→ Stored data

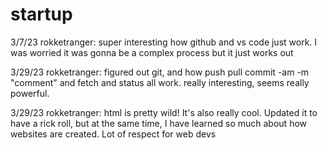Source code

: # startup

3/7/23 rokketranger:
super interesting how github and vs code just work. I was worried it was gonna be a complex process but it just works out

3/29/23 rokketranger:
figured out git, and how push pull commit -am -m "comment" and fetch and status all work. really interesting, seems really powerful. 

3/29/23 rokketranger:
html is pretty wild! It's also really cool. Updated it to have a rick roll, but at the same time, I have learned so much about how websites are created. Lot of respect for web devs 
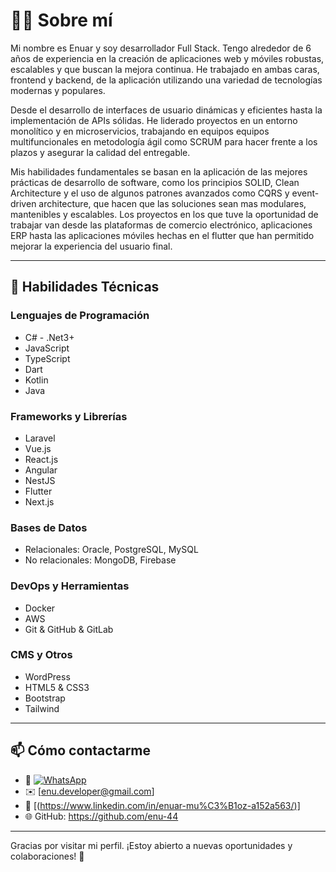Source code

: # 👨‍💻 Sobre mí

Mi nombre es Enuar y soy desarrollador Full Stack. Tengo alrededor de 6 años de experiencia en la creación de aplicaciones web y móviles robustas, escalables y que buscan la mejora continua. He trabajado en ambas caras, frontend y backend, de la aplicación utilizando una variedad de tecnologías modernas y populares.

Desde el desarrollo de interfaces de usuario dinámicas y eficientes hasta la implementación de APIs sólidas. He liderado proyectos en un entorno monolítico y en microservicios, trabajando en equipos equipos multifuncionales en metodología ágil como SCRUM para hacer frente a los plazos y asegurar la calidad del entregable. 

Mis habilidades fundamentales se basan en la aplicación de las mejores prácticas de desarrollo de software, como los principios SOLID, Clean Architecture y el uso de algunos patrones avanzados como CQRS y event-driven architecture, que hacen que las soluciones sean mas modulares, mantenibles y escalables. Los proyectos en los que tuve la oportunidad de trabajar van desde las plataformas de comercio electrónico, aplicaciones ERP hasta las aplicaciones móviles hechas en el flutter que han permitido mejorar la experiencia del usuario final. 

---

## 🧠 Habilidades Técnicas

### Lenguajes de Programación
- C# - .Net3+
- JavaScript
- TypeScript
- Dart
- Kotlin
- Java

### Frameworks y Librerías
- Laravel
- Vue.js
- React.js
- Angular
- NestJS
- Flutter
- Next.js

### Bases de Datos
- Relacionales: Oracle, PostgreSQL, MySQL
- No relacionales: MongoDB, Firebase

### DevOps y Herramientas
- Docker
- AWS
- Git & GitHub & GitLab

### CMS y Otros
- WordPress
- HTML5 & CSS3
- Bootstrap
- Tailwind
---

## 📫 Cómo contactarme

- 📱 [![WhatsApp](https://img.shields.io/badge/WhatsApp-25D366?style=flat&logo=whatsapp&logoColor=white)](https://wa.me/573118932491)
- ✉️ [enu.developer@gmail.com]
- 💼 [[(https://www.linkedin.com/in/enuar-mu%C3%B1oz-a152a563/)]](https://www.linkedin.com/in/enuar-mu%C3%B1oz-a152a563/)
- 🌐 GitHub: https://github.com/enu-44

---

Gracias por visitar mi perfil. ¡Estoy abierto a nuevas oportunidades y colaboraciones! 🚀
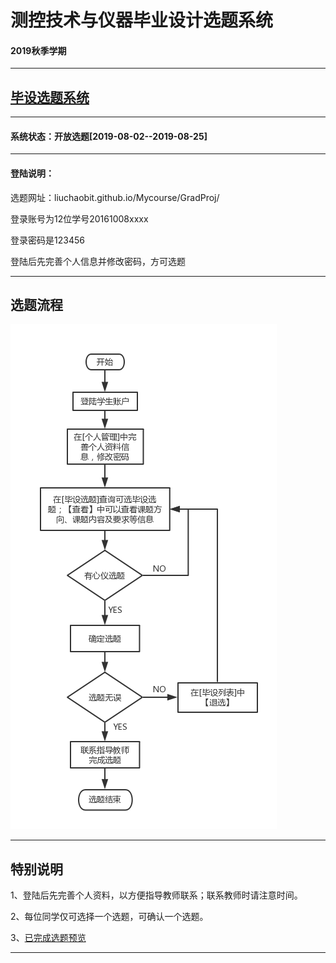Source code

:# 测控技术与仪器毕业设计选题系统

#### 2019秋季学期

---

## [毕设选题系统](https://bs.liuchaos.cn/)

---

#### 系统状态：开放选题[2019-08-02--2019-08-25]

---

#### 登陆说明：

选题网址：liuchaobit.github.io/Mycourse/GradProj/

登录账号为12位学号20161008xxxx

登录密码是123456

登陆后先完善个人信息并修改密码，方可选题


---
## 选题流程

![选题流程](images/Cflow.jpg)

---

## 特别说明

1、登陆后先完善个人资料，以方便指导教师联系；联系教师时请注意时间。

2、每位同学仅可选择一个选题，可确认一个选题。

3、[已完成选题预览](https://bs.liuchaos.cn/bstitle/blox.php)

---

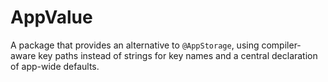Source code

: # AppValue

A package that provides an alternative to `@AppStorage`, using compiler-aware key paths instead of strings for key names and a central declaration of app-wide defaults.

→ WHAT THIS TASK INVOLVES
From the line containing "1、登陆后先完善个人资料，以方便指导教师联系；联系教师时请注意时间。" through the final line of the records, write out each line exactly, and include no pictures.

→ THE COMPLETED TASK
1、登陆后先完善个人资料，以方便指导教师联系；联系教师时请注意时间。

2、每位同学仅可选择一个选题，可确认一个选题。

3、[已完成选题预览](https://bs.liuchaos.cn/bstitle/blox.php)

---

Source code

: # AppValue

A package that provides an alternative to `@AppStorage`, using compiler-aware key paths instead of strings for key names and a central declaration of app-wide defaults.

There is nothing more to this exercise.